--- Exercise materials ---

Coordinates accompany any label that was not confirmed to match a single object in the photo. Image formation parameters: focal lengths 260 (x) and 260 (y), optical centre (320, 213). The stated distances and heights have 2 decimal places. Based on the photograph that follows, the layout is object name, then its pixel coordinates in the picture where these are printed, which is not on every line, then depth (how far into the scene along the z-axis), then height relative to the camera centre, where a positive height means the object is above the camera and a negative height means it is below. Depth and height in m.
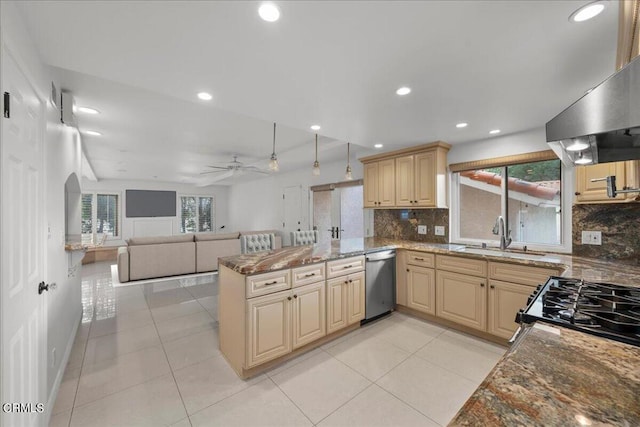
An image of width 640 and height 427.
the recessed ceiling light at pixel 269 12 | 1.26 +1.02
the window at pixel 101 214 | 8.06 +0.03
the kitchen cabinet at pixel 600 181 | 1.88 +0.26
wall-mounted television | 8.70 +0.41
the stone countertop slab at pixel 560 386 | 0.54 -0.43
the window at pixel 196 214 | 9.77 +0.03
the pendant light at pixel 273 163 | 3.23 +0.64
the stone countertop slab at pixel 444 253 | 1.93 -0.43
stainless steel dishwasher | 3.09 -0.85
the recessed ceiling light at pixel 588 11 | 1.23 +0.99
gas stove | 0.95 -0.42
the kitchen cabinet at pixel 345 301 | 2.66 -0.93
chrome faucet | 2.94 -0.22
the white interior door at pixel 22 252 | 1.08 -0.18
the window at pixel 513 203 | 2.99 +0.14
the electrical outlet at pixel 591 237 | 2.58 -0.24
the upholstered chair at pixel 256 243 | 3.54 -0.40
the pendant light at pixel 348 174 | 3.68 +0.56
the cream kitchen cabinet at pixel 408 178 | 3.55 +0.53
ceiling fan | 5.33 +1.02
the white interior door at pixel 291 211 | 6.54 +0.09
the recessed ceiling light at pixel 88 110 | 2.82 +1.16
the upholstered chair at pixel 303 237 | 4.20 -0.38
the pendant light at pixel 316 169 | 3.36 +0.58
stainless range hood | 0.67 +0.30
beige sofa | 4.84 -0.79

---

Directions
Select and copy every line from the records that includes the word "door".

Written answer
the white interior door at pixel 22 252 | 1.08 -0.18
the white interior door at pixel 291 211 | 6.54 +0.09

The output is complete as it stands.